Brand engagement takes on a whole new form, as Advertisers begin leveraging technology and computer gaming.
From the current Economist: Gaming: As young people spend less time watching television and more time online and playing games, advertisers have devised a new way to reach them. CROSS the popularity of a new medium with the demands of advertisers, and the result can be a whole new genre of entertainment. In the 1930s, the sponsorship of radio serials by makers of household-cleaning products led to the soap opera. Listeners were enthralled by episodic, melodramatic storylines, and advertisers were guaranteed a big audience. Today, the same thing is happening with another new medium. Video games have been crossed with advertising to produce a new genre: the advergame.
Adverfilms are already starting to show up in movie theaters, a Stella Artois sponsored series of short films being shown at the Landmark theaters being a good example. Advergames is a similarly powerful phenomenon that will draw budgets away from traditional print or television advertising, and focus it in on brand engagement mechanisms with orders of magnitude higher returns.

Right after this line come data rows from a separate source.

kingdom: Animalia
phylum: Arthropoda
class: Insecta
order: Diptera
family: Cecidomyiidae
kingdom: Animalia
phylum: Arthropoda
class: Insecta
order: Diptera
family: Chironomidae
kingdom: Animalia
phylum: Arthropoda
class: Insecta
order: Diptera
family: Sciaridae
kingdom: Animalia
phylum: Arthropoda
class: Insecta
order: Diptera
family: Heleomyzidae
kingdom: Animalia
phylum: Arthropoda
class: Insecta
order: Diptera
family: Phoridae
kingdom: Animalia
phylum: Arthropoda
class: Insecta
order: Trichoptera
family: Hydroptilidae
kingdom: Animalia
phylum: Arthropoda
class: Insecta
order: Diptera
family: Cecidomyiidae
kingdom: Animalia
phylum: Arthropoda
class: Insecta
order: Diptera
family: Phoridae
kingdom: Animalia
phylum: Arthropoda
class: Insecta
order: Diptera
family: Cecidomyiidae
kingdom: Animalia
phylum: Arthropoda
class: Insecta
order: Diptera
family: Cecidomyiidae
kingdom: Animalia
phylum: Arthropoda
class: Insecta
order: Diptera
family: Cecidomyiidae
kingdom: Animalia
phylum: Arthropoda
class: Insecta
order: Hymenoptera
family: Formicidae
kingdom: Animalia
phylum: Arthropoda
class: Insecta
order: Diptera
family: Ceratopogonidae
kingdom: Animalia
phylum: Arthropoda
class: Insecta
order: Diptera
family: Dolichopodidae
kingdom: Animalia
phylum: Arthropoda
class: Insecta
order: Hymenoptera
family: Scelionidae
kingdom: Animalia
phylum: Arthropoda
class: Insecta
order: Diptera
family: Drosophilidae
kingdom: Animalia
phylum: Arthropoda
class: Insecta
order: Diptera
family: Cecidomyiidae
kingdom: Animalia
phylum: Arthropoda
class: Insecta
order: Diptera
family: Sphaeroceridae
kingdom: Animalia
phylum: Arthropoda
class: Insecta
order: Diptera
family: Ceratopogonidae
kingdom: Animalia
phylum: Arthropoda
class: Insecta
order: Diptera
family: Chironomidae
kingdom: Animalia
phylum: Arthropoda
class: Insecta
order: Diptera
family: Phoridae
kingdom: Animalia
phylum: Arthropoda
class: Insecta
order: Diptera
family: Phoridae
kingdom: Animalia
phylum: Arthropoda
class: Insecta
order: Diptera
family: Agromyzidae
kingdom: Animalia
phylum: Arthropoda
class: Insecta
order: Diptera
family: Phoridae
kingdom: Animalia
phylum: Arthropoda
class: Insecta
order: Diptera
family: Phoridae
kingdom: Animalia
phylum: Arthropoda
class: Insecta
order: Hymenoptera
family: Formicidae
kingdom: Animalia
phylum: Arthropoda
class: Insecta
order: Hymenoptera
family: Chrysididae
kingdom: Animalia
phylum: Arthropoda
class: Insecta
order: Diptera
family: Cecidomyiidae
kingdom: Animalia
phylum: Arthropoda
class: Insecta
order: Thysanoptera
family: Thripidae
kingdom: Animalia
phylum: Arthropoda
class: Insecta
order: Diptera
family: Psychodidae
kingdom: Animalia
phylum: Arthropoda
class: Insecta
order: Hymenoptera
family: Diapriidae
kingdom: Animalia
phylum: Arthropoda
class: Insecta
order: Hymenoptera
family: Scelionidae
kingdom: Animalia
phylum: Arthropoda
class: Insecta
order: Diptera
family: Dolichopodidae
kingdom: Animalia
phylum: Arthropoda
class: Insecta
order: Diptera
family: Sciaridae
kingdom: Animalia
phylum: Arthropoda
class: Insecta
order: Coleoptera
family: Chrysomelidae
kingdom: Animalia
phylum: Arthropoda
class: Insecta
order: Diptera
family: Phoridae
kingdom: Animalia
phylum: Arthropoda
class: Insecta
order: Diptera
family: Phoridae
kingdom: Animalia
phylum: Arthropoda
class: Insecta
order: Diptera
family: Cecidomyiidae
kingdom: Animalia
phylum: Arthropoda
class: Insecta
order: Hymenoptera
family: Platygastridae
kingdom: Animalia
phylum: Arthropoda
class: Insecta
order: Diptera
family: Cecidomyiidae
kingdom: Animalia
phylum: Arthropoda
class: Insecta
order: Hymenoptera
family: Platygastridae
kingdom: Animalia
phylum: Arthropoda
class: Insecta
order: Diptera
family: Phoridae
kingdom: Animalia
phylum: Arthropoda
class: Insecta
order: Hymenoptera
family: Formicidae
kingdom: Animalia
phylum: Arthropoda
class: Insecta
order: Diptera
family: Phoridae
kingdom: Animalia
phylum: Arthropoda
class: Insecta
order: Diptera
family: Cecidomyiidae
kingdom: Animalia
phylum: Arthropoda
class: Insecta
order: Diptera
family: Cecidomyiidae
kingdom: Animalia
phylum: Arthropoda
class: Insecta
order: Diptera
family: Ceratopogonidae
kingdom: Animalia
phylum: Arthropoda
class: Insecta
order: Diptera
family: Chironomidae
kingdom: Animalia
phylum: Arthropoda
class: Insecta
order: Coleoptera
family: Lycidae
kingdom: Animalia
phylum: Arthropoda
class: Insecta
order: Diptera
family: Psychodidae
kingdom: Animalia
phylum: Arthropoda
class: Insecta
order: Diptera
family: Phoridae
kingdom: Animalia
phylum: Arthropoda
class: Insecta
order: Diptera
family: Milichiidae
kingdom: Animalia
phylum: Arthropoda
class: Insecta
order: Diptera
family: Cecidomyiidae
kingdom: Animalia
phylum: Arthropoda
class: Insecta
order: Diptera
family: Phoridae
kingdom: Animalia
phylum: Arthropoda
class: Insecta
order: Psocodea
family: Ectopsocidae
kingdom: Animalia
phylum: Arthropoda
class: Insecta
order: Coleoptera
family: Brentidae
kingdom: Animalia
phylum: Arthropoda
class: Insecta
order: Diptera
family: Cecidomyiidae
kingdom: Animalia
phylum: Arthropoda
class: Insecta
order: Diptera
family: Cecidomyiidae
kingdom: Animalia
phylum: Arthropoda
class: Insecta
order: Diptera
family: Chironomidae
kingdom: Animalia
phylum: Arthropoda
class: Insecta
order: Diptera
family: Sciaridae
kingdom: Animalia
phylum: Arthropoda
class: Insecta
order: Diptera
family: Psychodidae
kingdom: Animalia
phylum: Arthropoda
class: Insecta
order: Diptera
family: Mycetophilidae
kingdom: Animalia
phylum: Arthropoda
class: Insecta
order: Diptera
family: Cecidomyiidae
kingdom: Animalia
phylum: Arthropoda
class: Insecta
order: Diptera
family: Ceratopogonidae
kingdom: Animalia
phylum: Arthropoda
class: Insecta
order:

“Richard Schlasberg, a Coca-Cola marketing manager based in Hellerup, Denmark, says the beverage-maker, long a fervent believer in television advertising, is now siphoning funds from its TV budget to maintain a regularly updated suite of games. A 30-second prime-time slot on American television can cost half a million dollars, whereas an advergame rarely costs more than $50,000 to develop and can be posted on the internet for months or years. Mr Schlasberg notes that, with television, potential drinkers just stare, briefly, at Coca-Cola. With advergames, consumers are “actually playing you”, he says, and they then associate the brand with fun.”
$500,000 versus $50,000 – simple equation. More sophisticated Advergames may cost upto $500,000, since the other piece of the value equation still is a huge win: 30-seconds versus months / years.
Those who stand to gain from this phenomenon, like in Adverfilms and Edutainment, are still the most creative content producers. Opportunities also exist for business model innovations, whereby the content producer takes a fee for every click-through.